There are many aspects that affect your financial performance and, in turn, affect the perceived value of your company. Being able to illustrate the stability of your revenue and earnings along with validating your growth prospects are important factors.

Investors want to know that the company is not at great risk of losing key employees or customers because better options are available to them or because there is no contractual obligation to stay. While contracts can sometimes be restrictive for the business, they are vital to ensuring that your key customers are not in a position to simply walk away. On the negative motivation side, an important element is making sure that your key employees are compelled to act in the best interest of your company and cannot simply choose to start their own competitive business and try to steal your customers. Conversely, a powerful positive incentive to keep employees engaged and motivated is to provide some sort of bonus or profit sharing plan that vests over a few years…so they need to stay on board to get the amount total bonus they earned. A few years ago.

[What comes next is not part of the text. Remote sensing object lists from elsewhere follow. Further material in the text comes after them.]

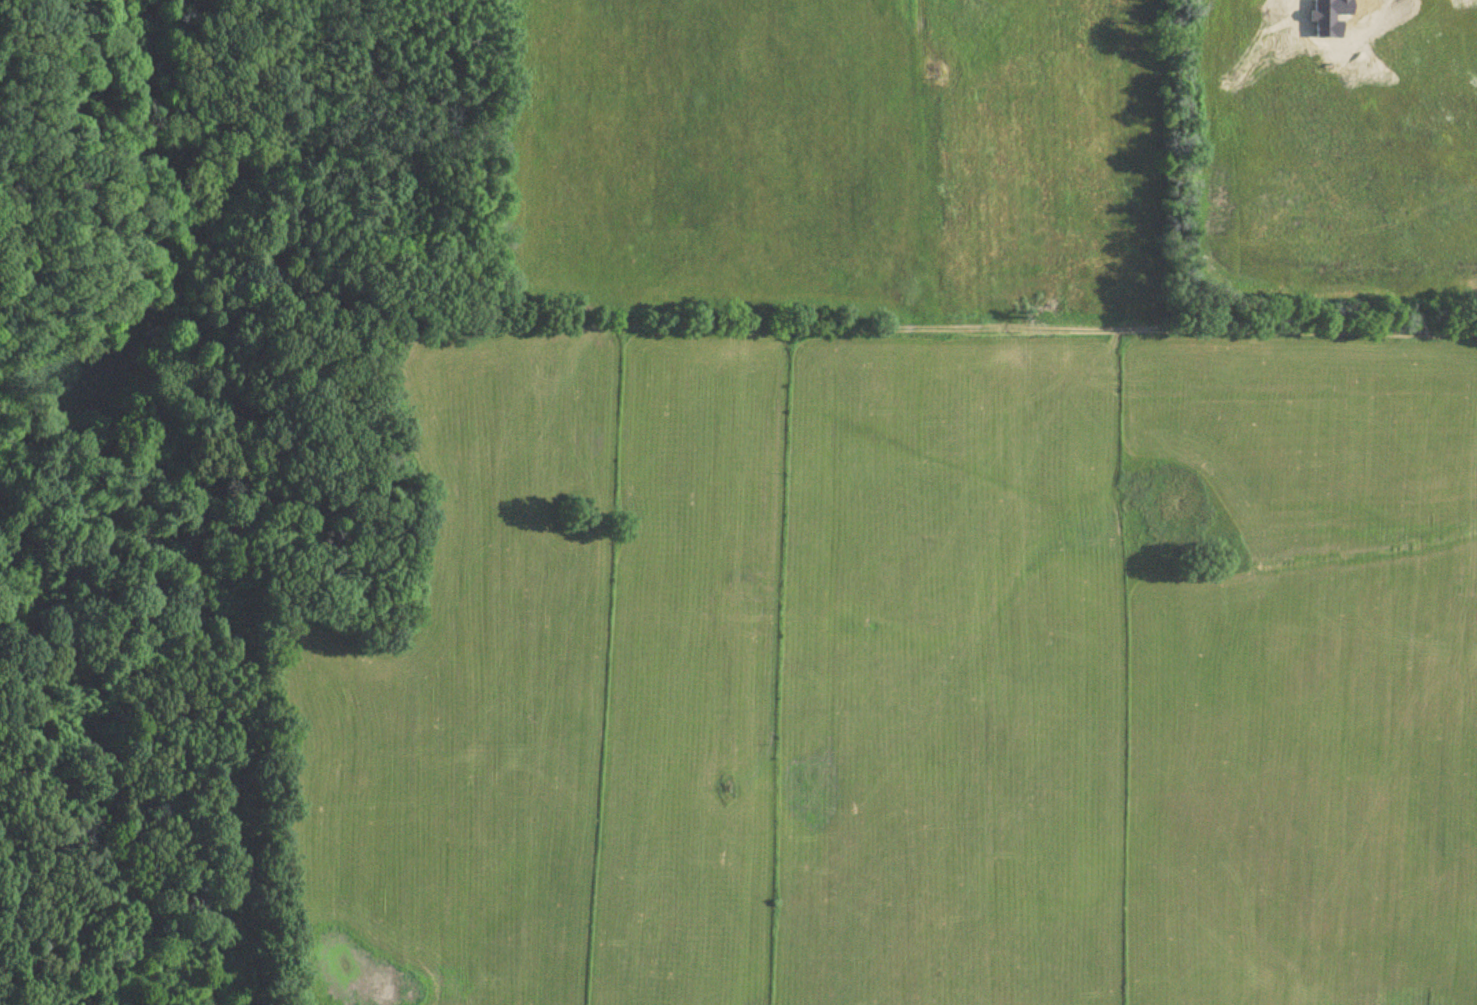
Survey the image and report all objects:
road: (1355, 0)
road: (1077, 323)
crop: (887, 563)

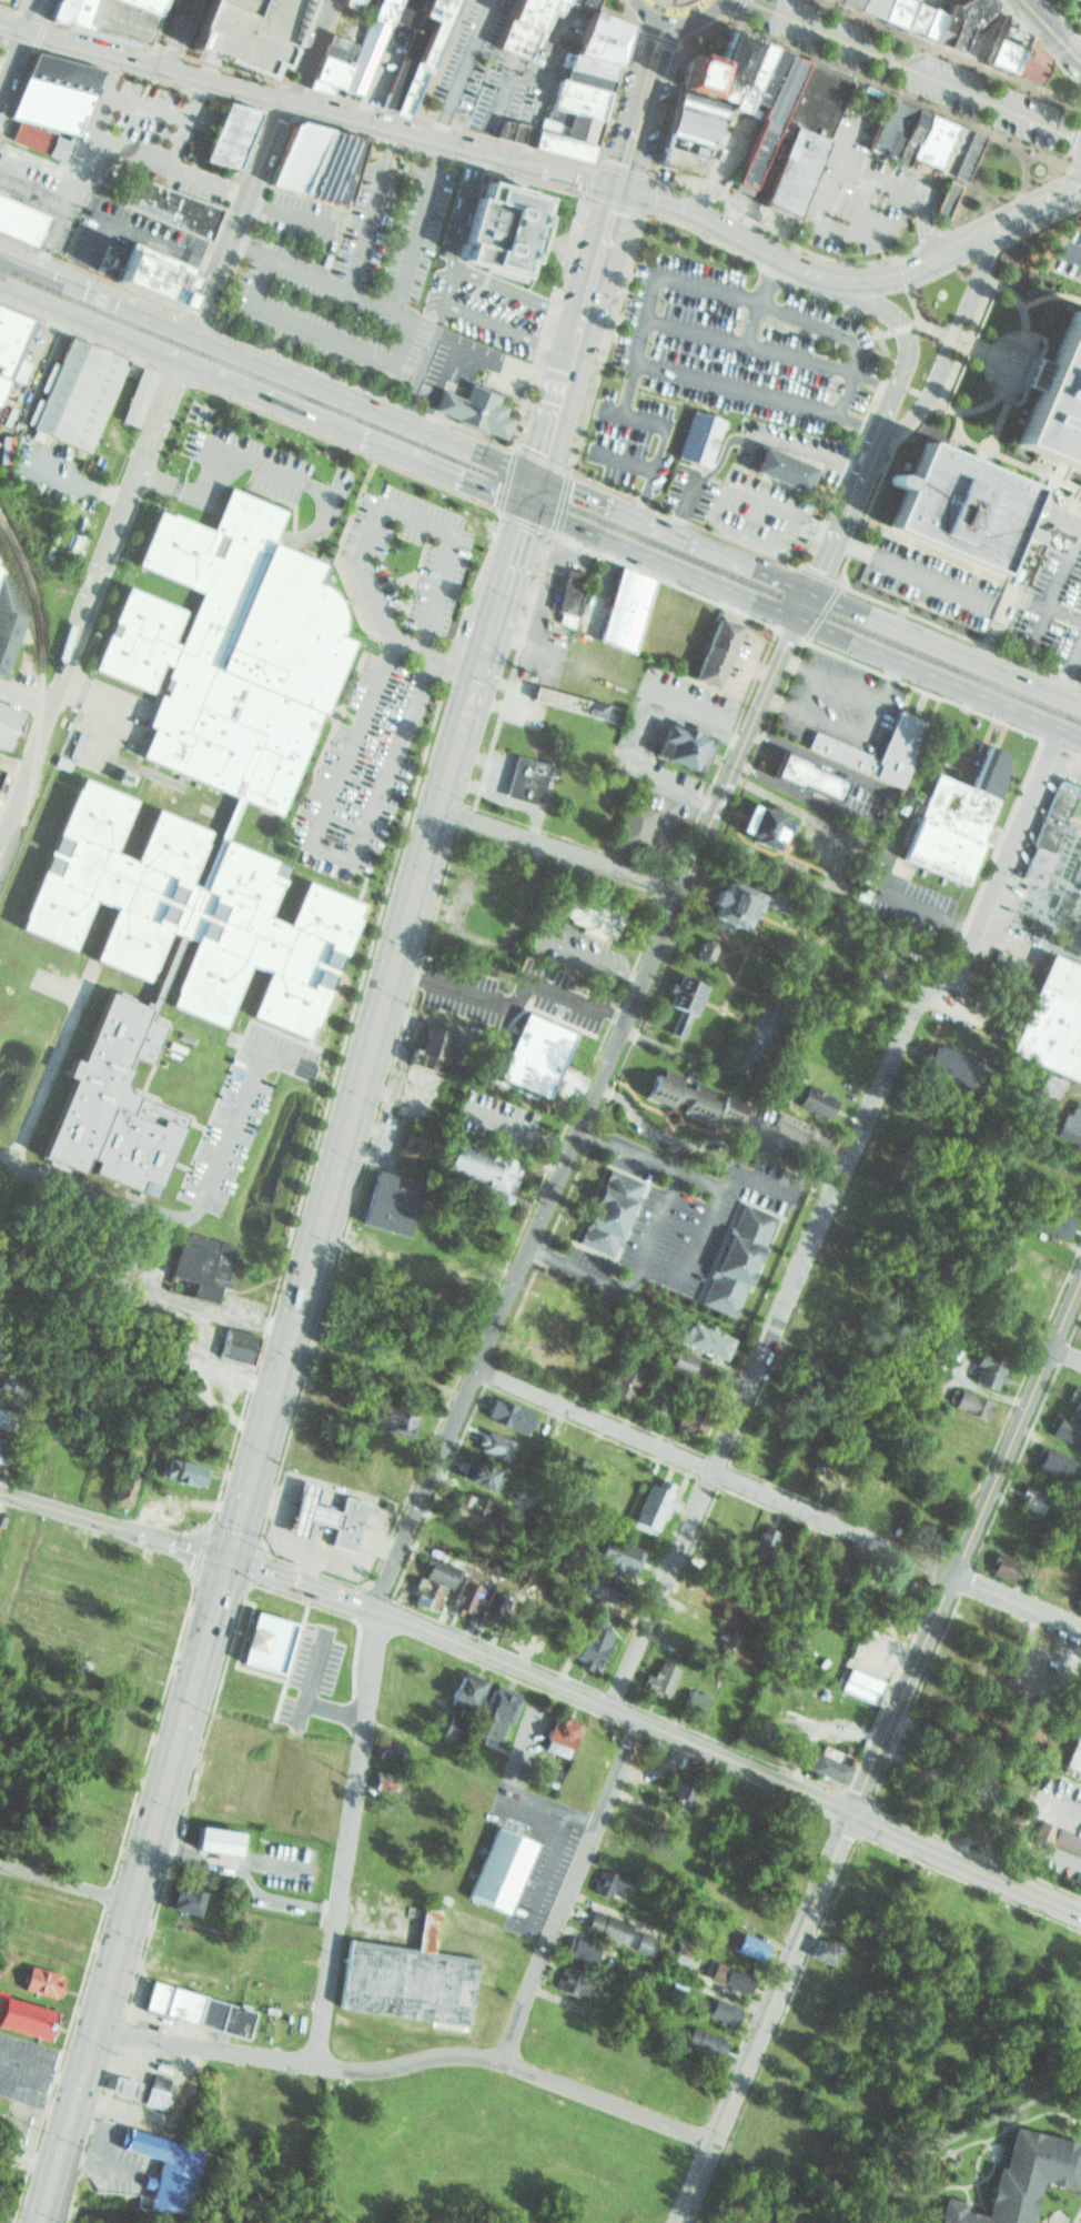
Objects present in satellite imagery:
road: (675, 0)
building: (843, 1)
building: (353, 3)
building: (149, 4)
building: (558, 4)
building: (582, 4)
building: (863, 5)
road: (23, 6)
building: (888, 9)
building: (387, 10)
road: (733, 11)
building: (409, 12)
road: (31, 15)
building: (911, 16)
park: (665, 17)
road: (674, 17)
building: (108, 18)
building: (945, 18)
road: (1063, 19)
building: (524, 26)
building: (246, 31)
parking garage: (246, 31)
road: (183, 33)
road: (1050, 33)
road: (38, 35)
road: (654, 38)
building: (978, 38)
building: (600, 39)
road: (293, 42)
building: (344, 43)
road: (1037, 46)
park: (3, 48)
road: (307, 49)
road: (3, 50)
building: (426, 51)
building: (339, 54)
building: (365, 55)
road: (948, 55)
building: (1019, 55)
road: (12, 60)
road: (442, 61)
building: (408, 63)
road: (157, 66)
building: (592, 67)
road: (464, 68)
road: (914, 68)
building: (725, 69)
road: (3, 70)
building: (331, 72)
building: (685, 72)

Another aspect that investors will look at is how careful you are in managing your company. Are you taking unnecessary risks in your trading? Do you have the appropriate industry certifications, adequate insurance, etc…? There are several ways that you can prudently manage risk in your business. In addition, they will want to know that your budget is based on meeting the needs of today and funding the bona fide opportunities of tomorrow. For example, if you haven’t gotten a single call out for having an expensive online or media campaign, why do you have one? Similarly, are you doing too much redundant management or not getting adequate efficiency out of your workforce? At some point, a savvy investor will want to know how prudently his company is being managed. They will want to understand that you are going to use your money to be prepared in sixteen downs, not waste it in the way you spend it, and certainly not be foolish in the way you manage risk.

An investor who is motivated by growth in the value of his capital will only invest his money in your business if he believes that its growth prospects are realistic. It is generally not practical to ask an investor to give your company the full value of their “forecast” where it will be five years from now. However, a comprehensive, well-presented business development plan that is fact-based and defensible can create an “FMS” feel. fear of missing something. By showing an investor that you have the people, the strategy, and the contacts to achieve his goals, he can go from being skeptical (and looking for reasons not to close the deal) to afraid of missing out. The possibility of an investor feeling ‘regret’ or ‘loss’ has a much more powerful emotional impact than being ‘excited’ about the opportunity…in general, people will do everything possible to avoid negative emotions rather than experience them. the positives.

When it comes to successfully selling some of the aspects of your business that affect financial performance, it is critical that you can show stability within your organization, that you are properly managing the affairs of the corporation, and that your financial outlook is credible and credible. Being able to convince an investor that these critical areas are competently addressed will give you the opportunity to remove many of the skeptical thoughts they may have, turn them into believers in your business and the opportunity they would be crazy to miss. us.